However I think it is very useful philosophically to the exposition of this reconstruction.

So it’s a shame! :slight_smile:

I guess I will revise without it, thanks for catching it :slight_smile:

No bias against the fourfold scheme, I just think it is literally included in the sixfold.

I think that the sixfold list is just as widespread as the fourfold one in the early material, and I think it more or less just saves time to fold it into the main text.

I think in all probability many of these tropes started out as singular recollections that where then pressed into service hundreds of times each through the EBT.

Thus the fact that all the patipada suttas use the four fold list is not really evidence of anything more than that the first one did and the rest copied that.
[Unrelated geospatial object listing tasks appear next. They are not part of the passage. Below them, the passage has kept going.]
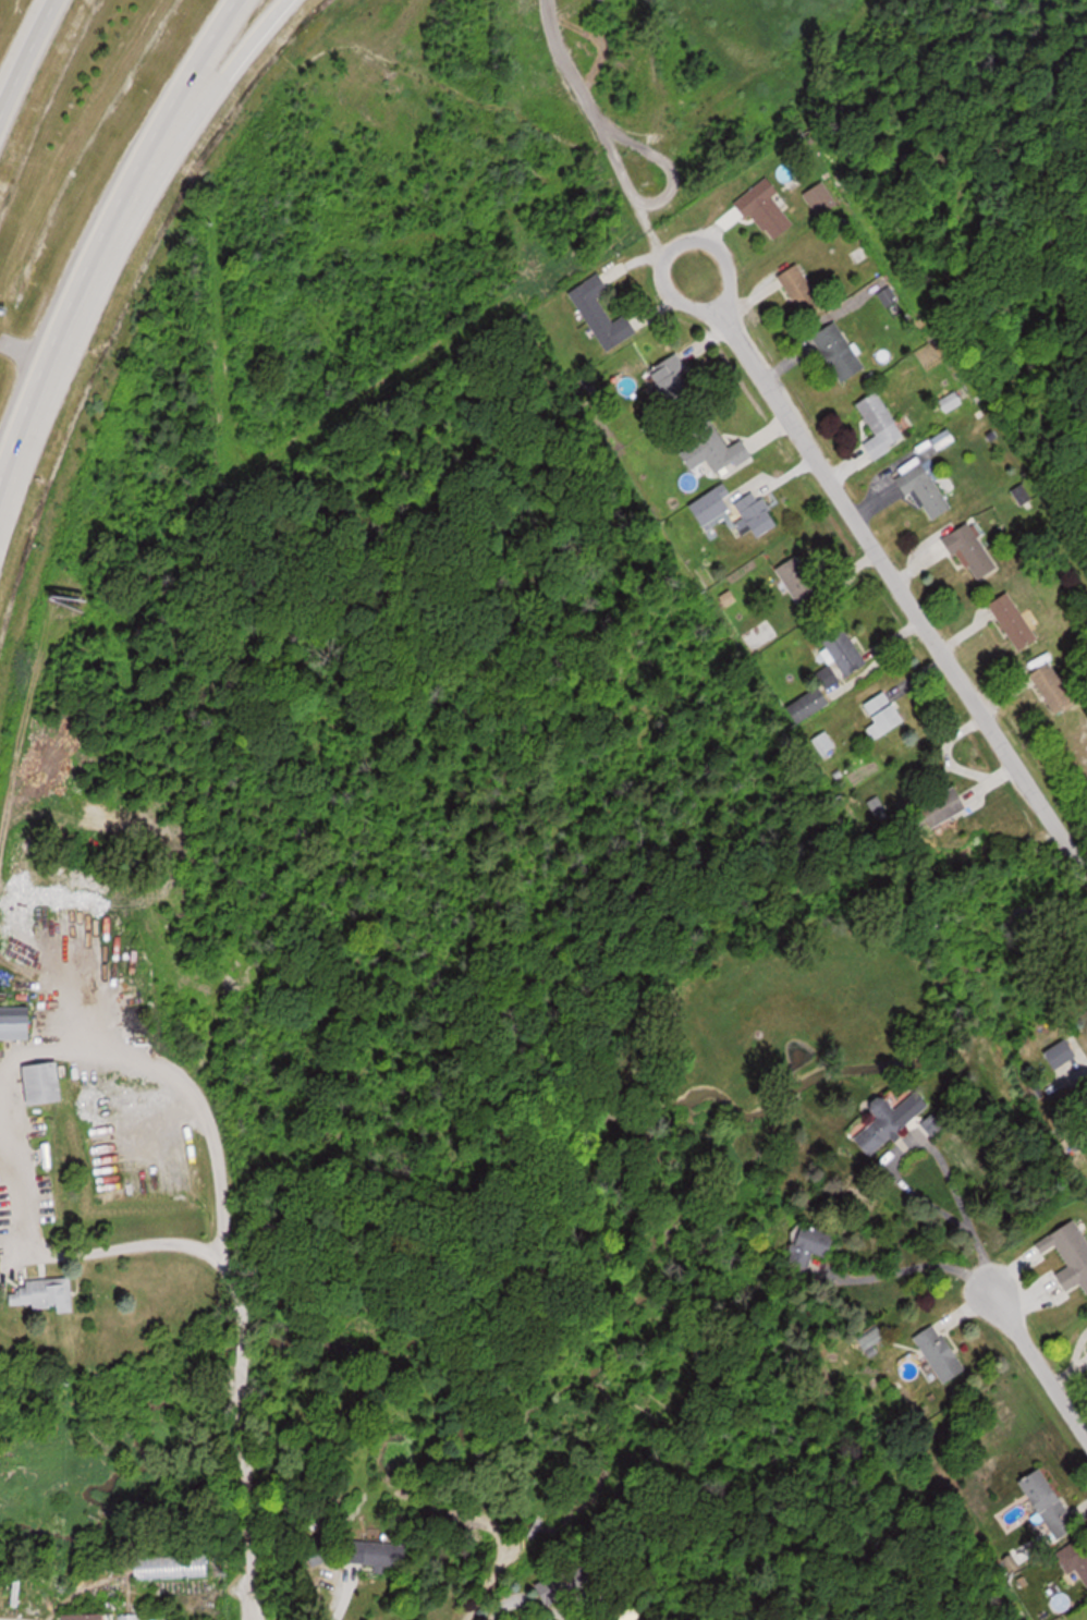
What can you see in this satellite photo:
road: (22, 50)
road: (148, 195)
building: (821, 197)
building: (767, 208)
road: (102, 227)
building: (802, 289)
building: (602, 312)
building: (839, 351)
building: (674, 379)
building: (881, 424)
building: (715, 448)
building: (926, 491)
building: (758, 512)
building: (973, 551)
road: (893, 576)
building: (802, 580)
building: (1016, 620)
building: (760, 635)
building: (845, 649)
building: (1057, 687)
building: (814, 701)
building: (884, 715)
building: (825, 742)
building: (946, 807)
building: (17, 1024)
building: (1061, 1053)
building: (45, 1082)
building: (885, 1123)
building: (810, 1249)
building: (1071, 1253)
building: (45, 1294)
road: (1009, 1322)
road: (235, 1328)
building: (941, 1352)
road: (1057, 1395)
building: (398, 1473)
building: (1050, 1503)
building: (377, 1553)
building: (1076, 1556)
building: (172, 1566)
building: (568, 1583)
road: (528, 1600)
building: (87, 1616)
Similarly with the escape (6 fold) trope.

But they are both clearly very early, very important, universally recognised teachings.

And I think they are pretty straightforwardly reconcilable as one being a shortening of the other for terms that have no gratification.

i.e what is the gratification of suffering?

there isn’t one pretty much by definition.

and mentioning it’s danger is redundant too.

So we end up with just 4 relevant factors for things like suffering and poisons.

But this obscures the full scope and power of the Buddha’s insight which includes the savour and the danger of any term or attachment, including lovely stuff.

This one is again just sort of experimental, I am trying to get to the bottom of what the asava’s really meant to the first layer of the EBT, and it seems to me likely that we start out in the early poetry with maybe one or one and a half, that is that the basic idea in the poetry is that:

sensuality is the obstacle to wisdom.

Everything else is just an elaboration of that idea.

kāmāsavāpi cittaṁ vimuccati, the mind is free form sensuality
bhavāsavāpi cittaṁ vimuccati, the mind is free from being
avijjāsavāpi cittaṁ vimuccati, the mind is free from ignorance

I.e wanting to know something that you don’t know, I think “ignorance” sort of obscures the active and pernicious nature of avijjāsavā, all the āsavā appear to be dynamic, formative influences, basically the desire to feel pleasures, the desire to “be” someone, and the desire to know or find certainty, all of these things drive us through life.

These are the things given up by the practitioner.